▶ _Goal of the exercise_
Render every line of the records as a JSON list of strings, one string per line, leaving out the blank lines.
☆ ☆ ☆ ☆ ☆
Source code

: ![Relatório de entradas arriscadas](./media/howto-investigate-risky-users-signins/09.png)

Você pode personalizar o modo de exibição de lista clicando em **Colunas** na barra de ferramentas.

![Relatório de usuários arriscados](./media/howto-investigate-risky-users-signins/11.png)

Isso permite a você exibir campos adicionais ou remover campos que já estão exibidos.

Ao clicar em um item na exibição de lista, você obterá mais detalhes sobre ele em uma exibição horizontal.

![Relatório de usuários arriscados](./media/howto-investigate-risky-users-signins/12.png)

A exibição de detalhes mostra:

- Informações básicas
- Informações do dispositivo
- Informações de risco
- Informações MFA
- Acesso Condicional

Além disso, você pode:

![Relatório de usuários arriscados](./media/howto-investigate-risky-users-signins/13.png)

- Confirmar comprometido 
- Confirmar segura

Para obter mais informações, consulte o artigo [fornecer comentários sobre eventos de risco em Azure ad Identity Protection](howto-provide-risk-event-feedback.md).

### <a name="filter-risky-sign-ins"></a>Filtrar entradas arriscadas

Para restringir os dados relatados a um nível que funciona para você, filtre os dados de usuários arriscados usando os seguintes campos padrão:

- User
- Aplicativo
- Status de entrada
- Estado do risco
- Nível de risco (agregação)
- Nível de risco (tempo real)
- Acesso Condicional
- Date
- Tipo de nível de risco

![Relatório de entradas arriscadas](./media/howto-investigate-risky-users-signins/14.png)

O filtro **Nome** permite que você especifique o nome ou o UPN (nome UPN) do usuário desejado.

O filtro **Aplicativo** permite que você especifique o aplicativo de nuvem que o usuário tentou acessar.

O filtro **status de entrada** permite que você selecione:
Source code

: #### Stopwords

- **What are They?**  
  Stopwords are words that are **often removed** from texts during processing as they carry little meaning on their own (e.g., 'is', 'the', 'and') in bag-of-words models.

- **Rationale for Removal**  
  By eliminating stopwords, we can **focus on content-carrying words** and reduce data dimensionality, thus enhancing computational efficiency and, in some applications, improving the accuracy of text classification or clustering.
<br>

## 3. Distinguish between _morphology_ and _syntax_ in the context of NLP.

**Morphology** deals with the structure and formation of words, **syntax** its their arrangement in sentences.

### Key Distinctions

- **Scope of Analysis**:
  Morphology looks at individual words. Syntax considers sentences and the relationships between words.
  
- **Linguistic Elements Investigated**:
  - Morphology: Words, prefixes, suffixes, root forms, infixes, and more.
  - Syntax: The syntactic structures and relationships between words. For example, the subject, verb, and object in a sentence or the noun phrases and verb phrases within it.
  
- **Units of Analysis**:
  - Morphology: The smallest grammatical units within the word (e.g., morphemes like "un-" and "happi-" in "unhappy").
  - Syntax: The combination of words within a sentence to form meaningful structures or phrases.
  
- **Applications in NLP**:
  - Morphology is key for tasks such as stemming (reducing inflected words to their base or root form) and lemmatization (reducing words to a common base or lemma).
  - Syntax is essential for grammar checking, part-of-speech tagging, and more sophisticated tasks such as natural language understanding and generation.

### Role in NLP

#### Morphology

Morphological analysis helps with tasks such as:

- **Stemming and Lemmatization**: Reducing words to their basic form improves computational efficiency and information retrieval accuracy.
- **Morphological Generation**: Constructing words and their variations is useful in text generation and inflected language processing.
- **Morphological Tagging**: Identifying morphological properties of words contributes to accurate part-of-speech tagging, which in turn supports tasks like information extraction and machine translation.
☆ ☆ ☆ ☆ ☆
▶ _Task response_
[
  "Source code",
  ": ![Relatório de entradas arriscadas](./media/howto-investigate-risky-users-signins/09.png)",
  "Você pode personalizar o modo de exibição de lista clicando em **Colunas** na barra de ferramentas.",
  "![Relatório de usuários arriscados](./media/howto-investigate-risky-users-signins/11.png)",
  "Isso permite a você exibir campos adicionais ou remover campos que já estão exibidos.",
  "Ao clicar em um item na exibição de lista, você obterá mais detalhes sobre ele em uma exibição horizontal.",
  "![Relatório de usuários arriscados](./media/howto-investigate-risky-users-signins/12.png)",
  "A exibição de detalhes mostra:",
  "- Informações básicas",
  "- Informações do dispositivo",
  "- Informações de risco",
  "- Informações MFA",
  "- Acesso Condicional",
  "Além disso, você pode:",
  "![Relatório de usuários arriscados](./media/howto-investigate-risky-users-signins/13.png)",
  "- Confirmar comprometido ",
  "- Confirmar segura",
  "Para obter mais informações, consulte o artigo [fornecer comentários sobre eventos de risco em Azure ad Identity Protection](howto-provide-risk-event-feedback.md).",
  "### <a name=\"filter-risky-sign-ins\"></a>Filtrar entradas arriscadas",
  "Para restringir os dados relatados a um nível que funciona para você, filtre os dados de usuários arriscados usando os seguintes campos padrão:",
  "- User",
  "- Aplicativo",
  "- Status de entrada",
  "- Estado do risco",
  "- Nível de risco (agregação)",
  "- Nível de risco (tempo real)",
  "- Acesso Condicional",
  "- Date",
  "- Tipo de nível de risco",
  "![Relatório de entradas arriscadas](./media/howto-investigate-risky-users-signins/14.png)",
  "O filtro **Nome** permite que você especifique o nome ou o UPN (nome UPN) do usuário desejado.",
  "O filtro **Aplicativo** permite que você especifique o aplicativo de nuvem que o usuário tentou acessar.",
  "O filtro **status de entrada** permite que você selecione:",
  "Source code",
  ": #### Stopwords",
  "- **What are They?**  ",
  "  Stopwords are words that are **often removed** from texts during processing as they carry little meaning on their own (e.g., 'is', 'the', 'and') in bag-of-words models.",
  "- **Rationale for Removal**  ",
  "  By eliminating stopwords, we can **focus on content-carrying words** and reduce data dimensionality, thus enhancing computational efficiency and, in some applications, improving the accuracy of text classification or clustering.",
  "<br>",
  "## 3. Distinguish between _morphology_ and _syntax_ in the context of NLP.",
  "**Morphology** deals with the structure and formation of words, **syntax** its their arrangement in sentences.",
  "### Key Distinctions",
  "- **Scope of Analysis**:",
  "  Morphology looks at individual words. Syntax considers sentences and the relationships between words.",
  "- **Linguistic Elements Investigated**:",
  "  - Morphology: Words, prefixes, suffixes, root forms, infixes, and more.",
  "  - Syntax: The syntactic structures and relationships between words. For example, the subject, verb, and object in a sentence or the noun phrases and verb phrases within it.",
  "- **Units of Analysis**:",
  "  - Morphology: The smallest grammatical units within the word (e.g., morphemes like \"un-\" and \"happi-\" in \"unhappy\").",
  "  - Syntax: The combination of words within a sentence to form meaningful structures or phrases.",
  "- **Applications in NLP**:",
  "  - Morphology is key for tasks such as stemming (reducing inflected words to their base or root form) and lemmatization (reducing words to a common base or lemma).",
  "  - Syntax is essential for grammar checking, part-of-speech tagging, and more sophisticated tasks such as natural language understanding and generation.",
  "### Role in NLP",
  "#### Morphology",
  "Morphological analysis helps with tasks such as:",
  "- **Stemming and Lemmatization**: Reducing words to their basic form improves computational efficiency and information retrieval accuracy.",
  "- **Morphological Generation**: Constructing words and their variations is useful in text generation and inflected language processing.",
  "- **Morphological Tagging**: Identifying morphological properties of words contributes to accurate part-of-speech tagging, which in turn supports tasks like information extraction and machine translation."
]